> [JOB ITEM] Only one stretch of the data below should be repeated: the lines from the line containing "<source format=gts>" through the line containing "X812800Y88900D03*", inclusive, exactly as they are.

*** Opening MATERIAL PROVIDED ***

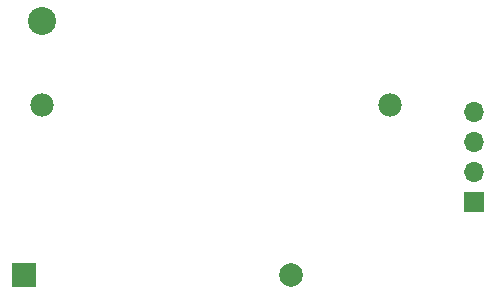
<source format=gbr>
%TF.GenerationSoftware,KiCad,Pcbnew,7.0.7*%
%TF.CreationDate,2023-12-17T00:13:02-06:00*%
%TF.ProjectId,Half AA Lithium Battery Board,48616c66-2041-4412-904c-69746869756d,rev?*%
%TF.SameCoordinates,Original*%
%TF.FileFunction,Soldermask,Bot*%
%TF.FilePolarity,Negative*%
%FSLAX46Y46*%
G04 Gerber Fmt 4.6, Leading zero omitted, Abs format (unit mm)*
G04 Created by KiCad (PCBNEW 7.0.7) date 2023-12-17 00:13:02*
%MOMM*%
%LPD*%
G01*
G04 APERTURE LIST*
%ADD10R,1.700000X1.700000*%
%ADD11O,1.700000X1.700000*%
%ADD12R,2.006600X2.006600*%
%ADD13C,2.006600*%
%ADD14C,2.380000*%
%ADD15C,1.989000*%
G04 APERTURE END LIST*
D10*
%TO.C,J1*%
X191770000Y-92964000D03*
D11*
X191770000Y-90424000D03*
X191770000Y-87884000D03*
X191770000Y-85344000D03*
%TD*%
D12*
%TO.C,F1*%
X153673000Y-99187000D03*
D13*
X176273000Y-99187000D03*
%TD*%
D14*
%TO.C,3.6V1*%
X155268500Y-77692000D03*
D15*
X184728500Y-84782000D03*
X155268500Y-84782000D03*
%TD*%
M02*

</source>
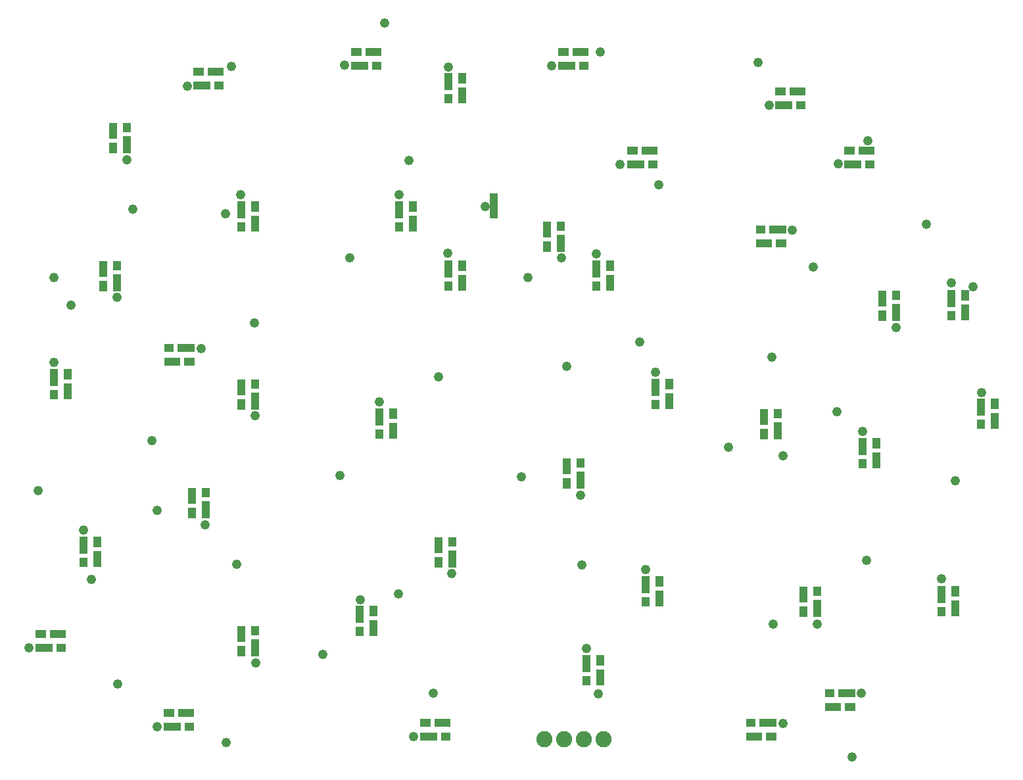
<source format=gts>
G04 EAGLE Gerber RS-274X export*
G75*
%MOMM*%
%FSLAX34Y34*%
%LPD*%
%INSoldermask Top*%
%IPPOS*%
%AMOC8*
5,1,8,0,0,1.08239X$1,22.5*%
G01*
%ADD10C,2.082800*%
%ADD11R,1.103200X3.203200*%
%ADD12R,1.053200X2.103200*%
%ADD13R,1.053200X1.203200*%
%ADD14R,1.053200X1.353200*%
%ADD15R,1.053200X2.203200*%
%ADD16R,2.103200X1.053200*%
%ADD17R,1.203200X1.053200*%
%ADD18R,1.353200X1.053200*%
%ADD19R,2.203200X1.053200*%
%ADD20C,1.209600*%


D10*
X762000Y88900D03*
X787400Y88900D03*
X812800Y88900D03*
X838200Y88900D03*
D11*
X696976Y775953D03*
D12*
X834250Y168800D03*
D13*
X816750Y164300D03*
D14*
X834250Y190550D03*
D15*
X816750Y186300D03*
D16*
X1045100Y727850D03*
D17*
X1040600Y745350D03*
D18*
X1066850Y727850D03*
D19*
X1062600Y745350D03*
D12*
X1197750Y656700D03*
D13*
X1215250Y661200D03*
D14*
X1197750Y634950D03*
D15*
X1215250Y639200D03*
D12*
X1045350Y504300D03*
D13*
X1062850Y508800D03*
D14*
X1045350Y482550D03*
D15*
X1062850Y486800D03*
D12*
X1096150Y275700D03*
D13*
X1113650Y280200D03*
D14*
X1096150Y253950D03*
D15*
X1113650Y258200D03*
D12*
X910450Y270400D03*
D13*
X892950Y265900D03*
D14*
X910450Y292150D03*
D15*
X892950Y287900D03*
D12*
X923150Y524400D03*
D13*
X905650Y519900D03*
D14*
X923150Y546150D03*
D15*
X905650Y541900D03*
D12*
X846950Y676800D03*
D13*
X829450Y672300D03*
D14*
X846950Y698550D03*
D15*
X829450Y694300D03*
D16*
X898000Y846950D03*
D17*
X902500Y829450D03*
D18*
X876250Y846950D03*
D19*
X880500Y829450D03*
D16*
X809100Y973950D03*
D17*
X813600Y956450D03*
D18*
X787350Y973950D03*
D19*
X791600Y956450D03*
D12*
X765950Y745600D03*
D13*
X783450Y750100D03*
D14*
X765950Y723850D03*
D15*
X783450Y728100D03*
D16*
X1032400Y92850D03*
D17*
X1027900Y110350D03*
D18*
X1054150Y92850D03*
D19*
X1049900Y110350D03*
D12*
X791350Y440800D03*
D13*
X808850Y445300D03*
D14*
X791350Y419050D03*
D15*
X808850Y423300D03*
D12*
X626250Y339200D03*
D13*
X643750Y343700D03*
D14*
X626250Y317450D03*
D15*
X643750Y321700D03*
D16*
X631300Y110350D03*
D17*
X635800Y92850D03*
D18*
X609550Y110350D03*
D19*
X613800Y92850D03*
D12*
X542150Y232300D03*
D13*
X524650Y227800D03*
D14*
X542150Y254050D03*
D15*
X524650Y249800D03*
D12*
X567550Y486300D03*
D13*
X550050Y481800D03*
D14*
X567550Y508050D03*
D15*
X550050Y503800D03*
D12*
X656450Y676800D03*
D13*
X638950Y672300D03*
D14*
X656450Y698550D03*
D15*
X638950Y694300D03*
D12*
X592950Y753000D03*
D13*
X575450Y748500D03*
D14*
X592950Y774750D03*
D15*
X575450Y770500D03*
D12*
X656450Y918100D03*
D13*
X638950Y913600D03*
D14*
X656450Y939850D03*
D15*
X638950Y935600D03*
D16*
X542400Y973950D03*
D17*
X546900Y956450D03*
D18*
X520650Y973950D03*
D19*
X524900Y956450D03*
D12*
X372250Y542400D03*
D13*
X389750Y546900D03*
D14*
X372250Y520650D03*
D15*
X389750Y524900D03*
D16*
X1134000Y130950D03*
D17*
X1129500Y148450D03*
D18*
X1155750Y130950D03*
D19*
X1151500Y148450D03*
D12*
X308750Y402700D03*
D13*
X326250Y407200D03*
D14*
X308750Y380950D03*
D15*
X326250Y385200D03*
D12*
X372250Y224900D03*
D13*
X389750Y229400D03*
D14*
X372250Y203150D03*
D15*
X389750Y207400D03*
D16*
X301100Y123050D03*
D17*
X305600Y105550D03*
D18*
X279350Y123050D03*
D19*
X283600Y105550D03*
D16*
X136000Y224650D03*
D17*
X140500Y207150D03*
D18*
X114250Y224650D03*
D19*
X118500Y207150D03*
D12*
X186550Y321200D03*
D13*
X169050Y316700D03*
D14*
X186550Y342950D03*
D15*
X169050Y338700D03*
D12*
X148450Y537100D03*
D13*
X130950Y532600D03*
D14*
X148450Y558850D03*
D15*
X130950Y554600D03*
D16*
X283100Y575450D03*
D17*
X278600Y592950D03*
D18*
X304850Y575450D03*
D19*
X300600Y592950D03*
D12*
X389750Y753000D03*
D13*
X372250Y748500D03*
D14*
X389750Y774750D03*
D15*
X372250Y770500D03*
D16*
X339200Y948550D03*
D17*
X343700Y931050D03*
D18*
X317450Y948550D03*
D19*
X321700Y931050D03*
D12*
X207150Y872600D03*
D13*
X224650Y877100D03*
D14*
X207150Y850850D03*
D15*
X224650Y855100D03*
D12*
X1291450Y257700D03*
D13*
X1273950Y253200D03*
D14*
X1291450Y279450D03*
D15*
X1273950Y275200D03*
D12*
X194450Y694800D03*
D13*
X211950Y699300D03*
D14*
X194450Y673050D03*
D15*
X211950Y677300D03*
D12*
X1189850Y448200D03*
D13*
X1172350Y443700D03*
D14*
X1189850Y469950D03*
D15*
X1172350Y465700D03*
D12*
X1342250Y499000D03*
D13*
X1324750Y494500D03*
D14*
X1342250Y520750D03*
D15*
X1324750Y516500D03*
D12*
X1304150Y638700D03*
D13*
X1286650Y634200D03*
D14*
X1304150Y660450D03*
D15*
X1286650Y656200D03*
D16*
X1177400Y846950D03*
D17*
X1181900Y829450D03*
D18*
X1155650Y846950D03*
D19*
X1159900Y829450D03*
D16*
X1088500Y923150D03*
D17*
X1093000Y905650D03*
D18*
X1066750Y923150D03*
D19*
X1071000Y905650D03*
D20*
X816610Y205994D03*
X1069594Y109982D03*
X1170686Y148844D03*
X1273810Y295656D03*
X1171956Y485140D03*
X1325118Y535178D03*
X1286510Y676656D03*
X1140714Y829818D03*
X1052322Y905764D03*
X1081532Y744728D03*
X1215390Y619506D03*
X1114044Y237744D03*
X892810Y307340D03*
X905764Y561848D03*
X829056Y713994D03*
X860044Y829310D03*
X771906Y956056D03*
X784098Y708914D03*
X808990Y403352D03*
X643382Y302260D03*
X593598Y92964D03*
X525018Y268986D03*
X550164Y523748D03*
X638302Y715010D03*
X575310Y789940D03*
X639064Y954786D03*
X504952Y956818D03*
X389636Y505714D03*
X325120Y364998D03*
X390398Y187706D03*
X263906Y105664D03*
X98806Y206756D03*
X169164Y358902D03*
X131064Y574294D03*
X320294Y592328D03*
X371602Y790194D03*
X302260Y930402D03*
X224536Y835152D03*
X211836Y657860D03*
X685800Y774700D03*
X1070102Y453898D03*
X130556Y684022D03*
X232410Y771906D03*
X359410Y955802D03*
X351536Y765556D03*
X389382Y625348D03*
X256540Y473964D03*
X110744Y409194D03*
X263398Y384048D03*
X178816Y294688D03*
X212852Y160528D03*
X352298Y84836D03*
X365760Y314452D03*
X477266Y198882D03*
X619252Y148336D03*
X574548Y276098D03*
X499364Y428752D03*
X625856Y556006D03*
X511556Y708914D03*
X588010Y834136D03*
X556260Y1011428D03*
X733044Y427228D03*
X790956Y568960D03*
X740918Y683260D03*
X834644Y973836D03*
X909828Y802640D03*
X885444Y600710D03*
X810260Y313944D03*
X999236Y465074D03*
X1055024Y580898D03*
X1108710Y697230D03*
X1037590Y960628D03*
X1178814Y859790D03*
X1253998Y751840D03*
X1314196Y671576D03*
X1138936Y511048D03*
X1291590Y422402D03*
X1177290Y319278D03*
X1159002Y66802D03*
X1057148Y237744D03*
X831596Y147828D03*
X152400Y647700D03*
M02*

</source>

*** Closing MATERIAL PROVIDED ***

> [EXERCISE RESPONSE]
<source format=gts>
G04 EAGLE Gerber RS-274X export*
G75*
%MOMM*%
%FSLAX34Y34*%
%LPD*%
%INSoldermask Top*%
%IPPOS*%
%AMOC8*
5,1,8,0,0,1.08239X$1,22.5*%
G01*
%ADD10C,2.082800*%
%ADD11R,1.103200X3.203200*%
%ADD12R,1.053200X2.103200*%
%ADD13R,1.053200X1.203200*%
%ADD14R,1.053200X1.353200*%
%ADD15R,1.053200X2.203200*%
%ADD16R,2.103200X1.053200*%
%ADD17R,1.203200X1.053200*%
%ADD18R,1.353200X1.053200*%
%ADD19R,2.203200X1.053200*%
%ADD20C,1.209600*%


D10*
X762000Y88900D03*
X787400Y88900D03*
X812800Y88900D03*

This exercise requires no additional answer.